The High Castle of Imagination

Influential sci-fi author Philip K. Dick comes to TV

The High Castle of Imagination

As streaming video is finally fulfilling the futuristic visions for digital television we’ve been hearing about for years, it’s appropriate that one of the country’s greatest science-fiction writers, Philip K. Dick, is behind two new series debuting this season.

It was Dick who wrote the story that became the 1982 film “Blade Runner,” as well as provided the basis for 10 other films, including two versions of “Total Recall” and the 2002 action thriller “Minority Report.”

In fact, one of the new series is based on the film starring Tom Cruise, with Fox’s “Minority Report” picking up the action 10 years after the “pre-crime” taskforce has been disbanded, but when one of the “precogs” capable of seeing crimes in advance aids a Washington detective in preventing them.

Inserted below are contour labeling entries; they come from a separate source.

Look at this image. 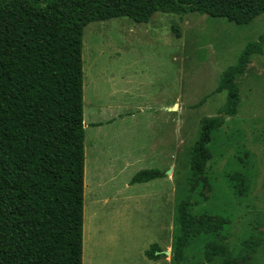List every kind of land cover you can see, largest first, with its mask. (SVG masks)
Masks as SVG:
<instances>
[{"label": "rangeland", "instance_id": "1", "mask_svg": "<svg viewBox=\"0 0 264 264\" xmlns=\"http://www.w3.org/2000/svg\"><path fill=\"white\" fill-rule=\"evenodd\" d=\"M263 34L264 14L244 27L198 13L87 26L83 264H176L177 206L188 194L199 220L231 218L225 232L237 264H264V55L237 82L239 114L216 133L205 176L193 188L187 182L200 122L219 116L227 100L214 93L221 73ZM154 169L164 177L132 184L138 172ZM236 171L246 174L243 194L229 180ZM210 237L196 239L183 264H206ZM155 244L164 252L158 261L145 256Z\"/></svg>", "mask_w": 264, "mask_h": 264}, {"label": "trees", "instance_id": "2", "mask_svg": "<svg viewBox=\"0 0 264 264\" xmlns=\"http://www.w3.org/2000/svg\"><path fill=\"white\" fill-rule=\"evenodd\" d=\"M156 13L180 20L198 13L244 27L264 14V0H0V264H83L84 32L121 17L148 23ZM172 29L181 38L180 27ZM263 54L264 34L221 73L214 93L226 91V104L219 116L201 120L189 148L191 188L206 174L216 133L239 114L238 78ZM164 175L143 170L132 184ZM229 180L235 192H245L243 171ZM230 224L222 215L199 220L188 194L177 206L174 262L183 264L196 239L209 235L204 263L237 264L227 246ZM161 252L155 244L145 256L158 261Z\"/></svg>", "mask_w": 264, "mask_h": 264}, {"label": "crops", "instance_id": "3", "mask_svg": "<svg viewBox=\"0 0 264 264\" xmlns=\"http://www.w3.org/2000/svg\"><path fill=\"white\" fill-rule=\"evenodd\" d=\"M263 55H264V54H263ZM256 56H262V55H256ZM256 56H254V57H256ZM254 57H253V58H254ZM253 58H252V59H253ZM239 78H240V77H239ZM239 78H238V81H239ZM238 81H237V82H238ZM218 85H219V84H218ZM222 93H225V94H226V97H227V92H226V91H224V92H222ZM220 94H221V93H220ZM225 104H226V103H225Z\"/></svg>", "mask_w": 264, "mask_h": 264}, {"label": "water", "instance_id": "4", "mask_svg": "<svg viewBox=\"0 0 264 264\" xmlns=\"http://www.w3.org/2000/svg\"><path fill=\"white\" fill-rule=\"evenodd\" d=\"M164 253V252H163ZM162 252H161V254H163ZM165 254H167V255H171V252H169V251H167V252H165Z\"/></svg>", "mask_w": 264, "mask_h": 264}]
</instances>
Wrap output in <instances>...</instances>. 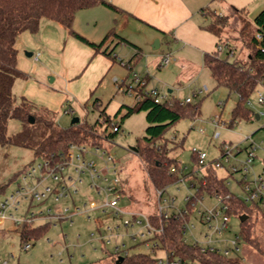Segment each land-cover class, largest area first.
<instances>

The series, which debuted in September, met with a mixed reception and, given a much smaller budget, generally drew unfavorable comparisons with the film.

It is the second series, “The Man in the High Castle,” that is creating a lot of buzz ahead of its November debut on Amazon, after the pilot attracted the most viewers ever for an Amazon pilot when it was aired in January. (That pilot is currently still available on Amazon Prime.)

This lavish production is anything but low-budget and magnificently translates Dick’s vision of a dystopian alternate history where Japan and Germany won World War II and divided the U.S. into two totalitarian puppet states. The action takes place in a 1962 that has rocket travel but otherwise is a primitive version of what America actually became.

The series was a decade in coming to the screen, as neither BBC nor SyFy was able to follow through on their interest in it. It was only the emergence of ambitious new streaming-video producers like Amazon that enabled it to be realized.

Dick was one of the authors who lifted the genre away from rocket ships and space travel to grappling in depth with questions of reality and knowledge, memory and identity. He is the first science-fiction author to be included in the Library of America series; its Philip K. Dick: Four Novels of the 1960s includes The Man in the High Castle and Do Androids Dream of Electric Sheep? (the basis for “Blade Runner”). The Library of America has published two other volumes of Dick’s novels and sells the three as a boxed set.

Dick’s dark preoccupation with metaphysical issues is evident in the other films based on his works, including the 2003 “Paycheck” with Ben Affleck, the animated 2006 film “A Scanner Darkly,” and the 2011 “Adjustment Bureau,” with Matt Damon.

His influence on both writers and moviemakers is evident in the books of Jonathan Lethem and Ursula K. Le Guin and in films ranging from “The Matrix” to “Memento.”

Part of a West Coast literary scene that was contemporaneous with the Beat Generation, Dick lived a tumultuous life that included five marriages, drug addiction, and fairly constant penury until his premature death in 1982 at the age of 53.

His legacy was to have elevated science fiction into a truly literary genre. One can hope that his influence will bring added depth to the rapidly evolving medium of serial television. This season may mark the beginning of it.